The other problem is one of the holy grails of chemistry and biology - protein structure prediction. In various guises, the last few years have seen a startlingly impressive set of cases where protein structures of small and (some) medium-sized proteins were predicted with atomic level accuracy. Protein structure prediction has to overcome the twin challenges of sampling and energy estimation that are a mainstay of almost every other modeling method. In this case Anthony thinks that we will have to get the physics right to address this issue.

But we have to be careful to distinguish between two cases here. The first case is where we get the right structure even if we have no idea how we got there. This is the field of empirical (non-physics based) protein fold prediction and the biggest success in this area has been the ROSETTA suite of programs. ROSETTA has definitely turned heads within the community by its ability to generate accurate structures for hundreds of proteins, but the big drawback of the approach is that it only generates the end result. Curiously Anthony does not mention ROSETTA, but I am also surprised that he does not mention in detail another significant development that does fit into the physics-based paradigm. This is the molecular dynamics
approach developed by David Shaw, Vijay Pande and others. Unlike ROSETTA, MD can actually shed light on the process leading to a correct structure, although the details of the process are subject to errors, most notably in the force fields that underlie the simulation. It's quite clear that with all their limitations, ROSETTA and MD have been the biggest contributors to successful protein folding simulations over the last decade.
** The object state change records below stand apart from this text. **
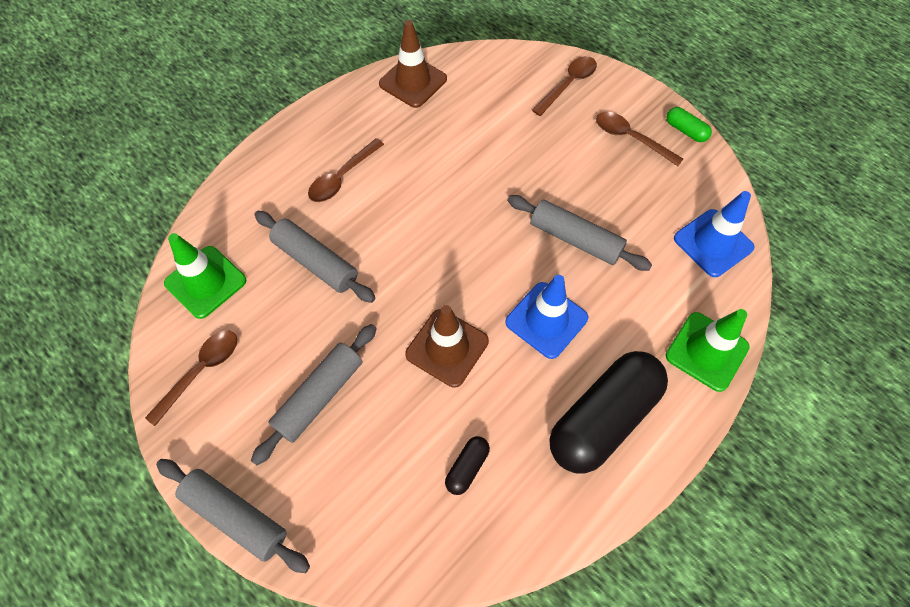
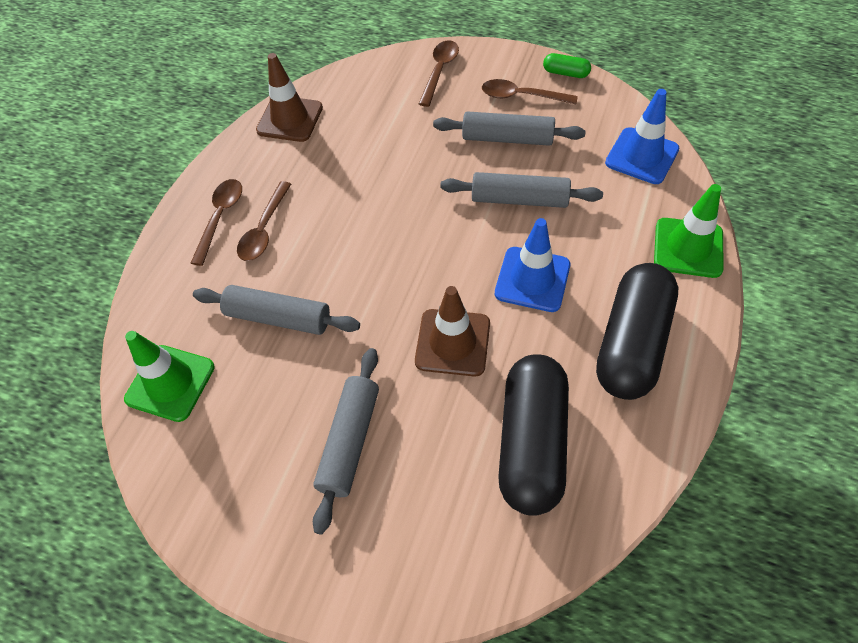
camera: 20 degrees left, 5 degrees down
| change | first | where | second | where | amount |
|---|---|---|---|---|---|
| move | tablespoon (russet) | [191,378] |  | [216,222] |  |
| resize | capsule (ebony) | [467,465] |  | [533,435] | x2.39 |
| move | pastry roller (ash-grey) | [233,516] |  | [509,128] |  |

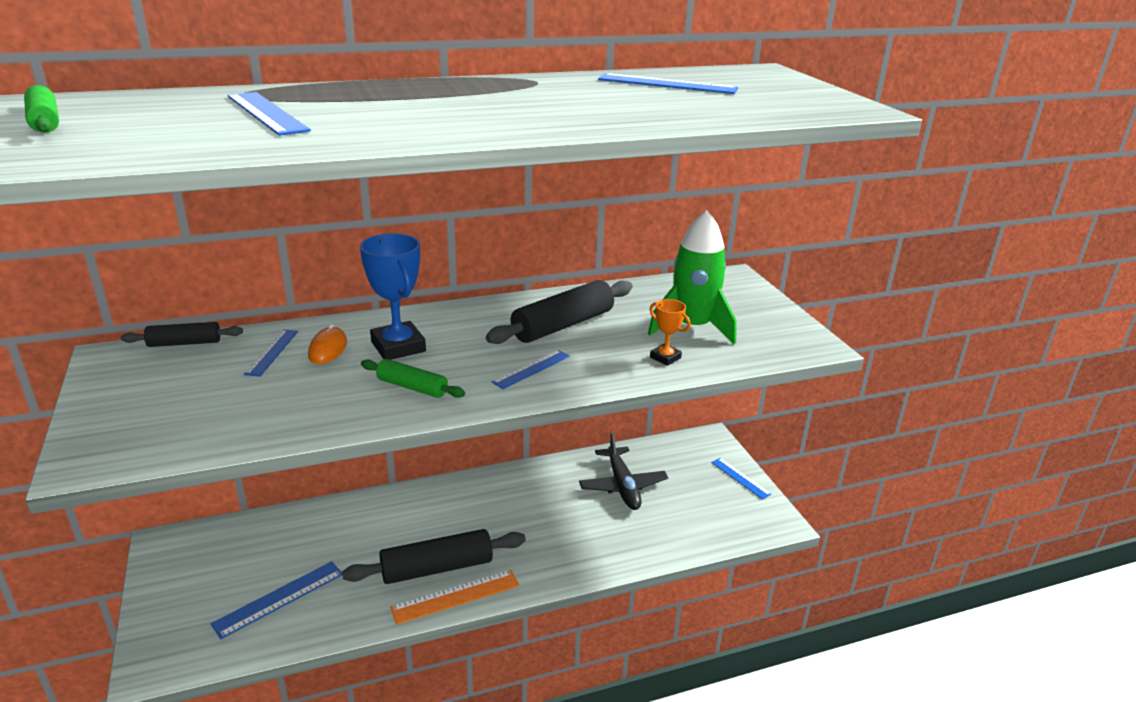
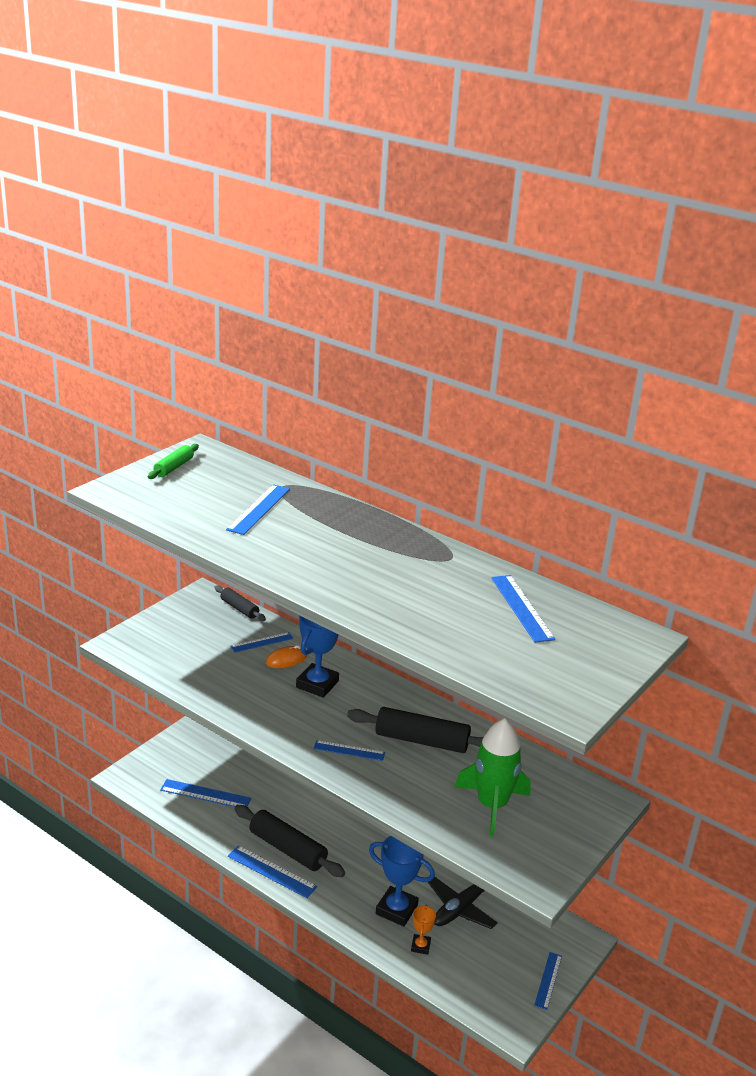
camera: 55 degrees right, 0 degrees up
| change | first | where | second | where | amount |
|---|---|---|---|---|---|
| move | prize cup (orange) | [670,332] |  | [423,929] |  |
| delete | pastry roller (leaf-green) | [413,378] |  |  |  |
| recolor | straightedge (orange) | [454,597] | straightedge (royal blue) | [272,871] |  |
| insert |  |  | prize cup (royal blue) | [402,881] |  |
And yet as Anthony rightly says, their success seems almost like a miracle. This becomes clear when we realize that even now we have trouble predicting something as simple as the solvation energy of a simple organic molecule or the interaction energy of two simple molecules using even sophisticated quantum mechanics calculations. If our ability to predict even such simple scenarios is dismal, how on earth are we getting the structures of all those complex proteins right? The answer deserves as much scrutiny as the solution to these problems, scrutiny that is severely lacking. Anthony's answer (and mine) is "cancellation of errors along with a need to calculate only relative, not absolute, energies" (it's well known that force fields are virtually worthless for the calculation of absolute energies). It still strains my mind to think that these two factors could contribute to so many successful predictions published in the likes of Nature and Science. Cancellation of errors was partly made famous by Enrico Fermi. If that's really what's happening in all these cases, then the entire field needs to start celebrating Fermi as their guardian angel.

Ultimately, there is no doubt that advances will continue to be made with increasing computational firepower, but the foundations of the field will stay brittle unless these fundamental issues are addressed. Anthony ends with something he has been doing for a long time now - appealing to experimentalists, industry and government to contribute a small part of their funds to the kind of basic experiments that can further the field of modeling. This especially involves experiments that can refute an idea, a philosophy that has been dominant in the practice of science since its modern conception but one which seems to be unusually neglected in drug discovery because of the emphasis on positive data gathering. Science has always progressed by the testing of ideas that have no immediate practical bearing, except that they perform the invaluable function of making future scientific research worthwhile. It would be fundamentally unscientific if such ideas are not supported. Anthony puts it well:

"The simple commitment to spend a small percentage of the science budget at the NIH or at pharmaceutical companies on nontranslational work, providing support for the small cabals of scientists actually interested in making fundamental progress would be enormous. Reestablishing the contact between theorists and experimentalists, the publishing of high quality data, conferences devoted to the actual testing of ideas—in 25 years we might hope molecular modeling could become a real scientific discipline."